Het multimediasysteem heeft een goede afleesbaarheid en reageert snel op aanraakcommando's. Draadloze Carplay of Android Auto behoort tot de mogelijkheden, terwijl je via de grote menuknoppen eenvoudig de instellingen wijzigt.
Bij het opstarten van het systeem zien we het logo van Esprit Alpine verschijnen, net als bij de instaplijsten en in de hoofdsteunen. Er kan geen twijfel over zijn dat we in een sportief uitgeruste Renault stappen. Het stuur en dashboard zijn voorzien van een dikke laag alcantara met blauwe stiksels, die je ook in de zetels ziet terugkomen.

Grote aluminium sierlijsten in de deurpanelen versterken de sportieve uitstraling. Een stevige handgreep in de middenconsole dient tevens als armsteun. Ook aan de functionaliteit is gedacht, want met diezelfde greep kun je het plateau verschuiven, waardoor een aantal grote opbergvakken toegankelijk worden, of juist een setje bekerhouders tot je beschikking staat.
De stoelen zien er niet alleen comfortabel uit, ze zijn het ook. De stof is zacht en ademend, terwijl de wangen ver genoeg uitsteken om je goed vast te pakken. De zitting is niet te verlengen, waardoor de ondersteuning van de bovenbenen voor langere inzittenden niet optimaal is. Optioneel kun je een winterpakket aankruisen, dat voorziet in stoelverwarming en elektrische verstelbaarheid. De testauto had dit niet, maar gek genoeg zit stuurwielverwarming in een ander pakket dat wel aanwezig is. Het is voor het eerst dat we deze functionaliteit los van de stoelverwarming zien, maar we hebben tijdens de koude testperiode ervan geprofiteerd. Het glazen dak werd door de importeur wel aangevinkt, wat een ruimtelijk effect op het interieur heeft. Helaas behoort openen of kantelen niet meer tot de mogelijkheid, net zoals we die optie bij veel concurrenten zien verdwijnen.

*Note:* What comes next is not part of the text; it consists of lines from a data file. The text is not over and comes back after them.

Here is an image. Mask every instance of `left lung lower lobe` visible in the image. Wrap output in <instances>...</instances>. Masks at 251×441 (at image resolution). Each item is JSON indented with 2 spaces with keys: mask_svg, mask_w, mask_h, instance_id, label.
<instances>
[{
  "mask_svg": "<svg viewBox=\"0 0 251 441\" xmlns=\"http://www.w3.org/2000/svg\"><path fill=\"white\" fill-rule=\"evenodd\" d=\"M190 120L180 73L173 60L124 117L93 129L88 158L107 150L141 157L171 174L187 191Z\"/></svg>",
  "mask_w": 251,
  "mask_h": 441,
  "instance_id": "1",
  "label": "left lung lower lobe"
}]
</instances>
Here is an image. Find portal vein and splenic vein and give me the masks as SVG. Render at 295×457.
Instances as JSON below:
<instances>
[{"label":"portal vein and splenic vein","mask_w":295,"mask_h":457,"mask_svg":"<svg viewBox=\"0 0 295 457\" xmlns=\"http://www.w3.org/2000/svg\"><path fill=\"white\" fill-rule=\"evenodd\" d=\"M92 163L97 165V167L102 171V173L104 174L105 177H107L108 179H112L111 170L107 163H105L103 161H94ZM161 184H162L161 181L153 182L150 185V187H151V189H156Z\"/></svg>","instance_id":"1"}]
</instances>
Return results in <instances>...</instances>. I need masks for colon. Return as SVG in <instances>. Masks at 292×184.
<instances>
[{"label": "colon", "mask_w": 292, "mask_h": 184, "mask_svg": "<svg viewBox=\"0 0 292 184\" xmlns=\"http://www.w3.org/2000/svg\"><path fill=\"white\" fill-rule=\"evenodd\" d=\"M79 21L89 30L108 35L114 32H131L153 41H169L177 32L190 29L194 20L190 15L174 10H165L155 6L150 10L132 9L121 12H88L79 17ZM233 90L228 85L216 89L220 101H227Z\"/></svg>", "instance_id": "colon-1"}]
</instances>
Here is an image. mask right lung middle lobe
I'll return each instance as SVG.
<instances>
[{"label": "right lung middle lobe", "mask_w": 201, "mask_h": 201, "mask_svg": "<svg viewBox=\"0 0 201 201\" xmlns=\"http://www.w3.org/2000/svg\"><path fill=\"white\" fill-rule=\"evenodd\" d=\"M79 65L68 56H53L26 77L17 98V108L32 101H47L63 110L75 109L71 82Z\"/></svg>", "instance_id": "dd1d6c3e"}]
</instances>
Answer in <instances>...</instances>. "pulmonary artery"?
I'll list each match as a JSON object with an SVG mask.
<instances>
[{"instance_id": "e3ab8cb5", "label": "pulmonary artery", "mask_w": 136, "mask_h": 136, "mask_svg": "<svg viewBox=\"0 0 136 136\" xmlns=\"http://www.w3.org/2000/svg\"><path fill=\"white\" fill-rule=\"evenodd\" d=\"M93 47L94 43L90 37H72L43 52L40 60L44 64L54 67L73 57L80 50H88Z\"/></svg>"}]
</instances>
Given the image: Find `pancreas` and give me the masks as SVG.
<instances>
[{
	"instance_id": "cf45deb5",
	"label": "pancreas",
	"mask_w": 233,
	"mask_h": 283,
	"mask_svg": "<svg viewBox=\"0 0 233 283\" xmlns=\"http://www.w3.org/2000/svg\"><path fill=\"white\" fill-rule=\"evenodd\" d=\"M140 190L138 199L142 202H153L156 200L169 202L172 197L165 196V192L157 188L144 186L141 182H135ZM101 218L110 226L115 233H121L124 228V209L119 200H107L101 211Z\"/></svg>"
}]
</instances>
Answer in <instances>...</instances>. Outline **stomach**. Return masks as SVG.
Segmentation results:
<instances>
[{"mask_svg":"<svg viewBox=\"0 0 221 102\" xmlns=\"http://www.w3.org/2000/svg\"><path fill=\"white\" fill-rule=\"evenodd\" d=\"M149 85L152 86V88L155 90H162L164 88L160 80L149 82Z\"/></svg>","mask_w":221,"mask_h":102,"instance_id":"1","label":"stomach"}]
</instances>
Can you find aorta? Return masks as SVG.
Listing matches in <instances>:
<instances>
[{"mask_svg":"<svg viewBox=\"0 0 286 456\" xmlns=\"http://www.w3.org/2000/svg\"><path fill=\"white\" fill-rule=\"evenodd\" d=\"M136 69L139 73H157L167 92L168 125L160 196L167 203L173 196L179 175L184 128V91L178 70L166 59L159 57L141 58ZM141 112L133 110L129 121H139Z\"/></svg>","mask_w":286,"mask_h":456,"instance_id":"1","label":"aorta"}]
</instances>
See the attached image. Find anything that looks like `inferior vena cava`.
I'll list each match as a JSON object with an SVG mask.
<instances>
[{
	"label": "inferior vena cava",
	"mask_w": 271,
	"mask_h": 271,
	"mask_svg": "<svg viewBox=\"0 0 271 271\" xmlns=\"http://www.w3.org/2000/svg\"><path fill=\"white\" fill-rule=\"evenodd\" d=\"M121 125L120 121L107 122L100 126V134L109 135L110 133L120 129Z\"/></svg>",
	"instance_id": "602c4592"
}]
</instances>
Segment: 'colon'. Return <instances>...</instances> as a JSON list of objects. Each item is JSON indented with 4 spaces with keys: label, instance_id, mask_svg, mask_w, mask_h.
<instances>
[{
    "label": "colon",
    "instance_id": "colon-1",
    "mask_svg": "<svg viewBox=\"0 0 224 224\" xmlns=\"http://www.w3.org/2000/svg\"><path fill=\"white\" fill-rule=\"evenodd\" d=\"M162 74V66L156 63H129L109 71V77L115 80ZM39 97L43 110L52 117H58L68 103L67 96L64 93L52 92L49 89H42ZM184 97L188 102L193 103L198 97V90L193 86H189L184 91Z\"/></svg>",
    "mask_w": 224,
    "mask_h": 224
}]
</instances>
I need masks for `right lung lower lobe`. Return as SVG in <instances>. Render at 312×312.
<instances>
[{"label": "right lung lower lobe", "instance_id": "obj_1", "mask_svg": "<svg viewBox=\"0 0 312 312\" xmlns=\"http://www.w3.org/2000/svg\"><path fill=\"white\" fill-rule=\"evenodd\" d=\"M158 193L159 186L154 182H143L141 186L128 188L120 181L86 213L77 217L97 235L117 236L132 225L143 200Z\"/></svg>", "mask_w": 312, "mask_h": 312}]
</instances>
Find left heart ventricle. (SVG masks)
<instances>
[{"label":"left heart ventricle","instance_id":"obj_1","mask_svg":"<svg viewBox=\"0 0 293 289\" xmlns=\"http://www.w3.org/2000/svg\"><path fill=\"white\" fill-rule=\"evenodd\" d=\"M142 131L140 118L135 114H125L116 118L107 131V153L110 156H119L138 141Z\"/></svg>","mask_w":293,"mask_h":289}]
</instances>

Het dak kost ook wat hoofdruimte, al heb je daar zowel voor- als achterin geen last van. De Austral is behoorlijk ruim en biedt ook langere achterbankzitters een prima plek. Hoewel we de hybrideversie rijden, die dus een batterij en elektromotor moet herbergen, lever je geen bagageruimte in ten opzichte van de benzineversie. Met 487 liter inhoud kun je prima uit de voeten en blijft de Austral zijn concerngenoot Qashqai nipt voor.

Eigen configuratie

Hoewel de Austral op het platform staat dat Renault en Nissan samen ontwikkelden en dat je bijvoorbeeld ook onder de Qashqai aantreft, kiest Renault voor een heel andere configuratie dan de Japanners. Waar Nissan met de e-Power de brandstofmotor als een stroomgenerator gebruikt, zorgt de benzinemotor bij de Austral wel voor directe aandrijving van de voorwielen. En waar de Nissan met een CVT voorzien is van 1 versnelling, plaatst Renault een versnellingsbak met acht versnellingen. Twee voor de elektromotor en zes voor de modus op benzine. Die opbouw kennen we onder andere uit de Arkana, die het echter met minder kracht moet stellen en een 1.6 liter viercilinder motor in het vooronder kreeg geplaatst. Bij de Austral is dat een driecilinder met 1,2 liter inhoud. Geholpen door de elektromotor biedt de SUV een vermogen van 200 pk.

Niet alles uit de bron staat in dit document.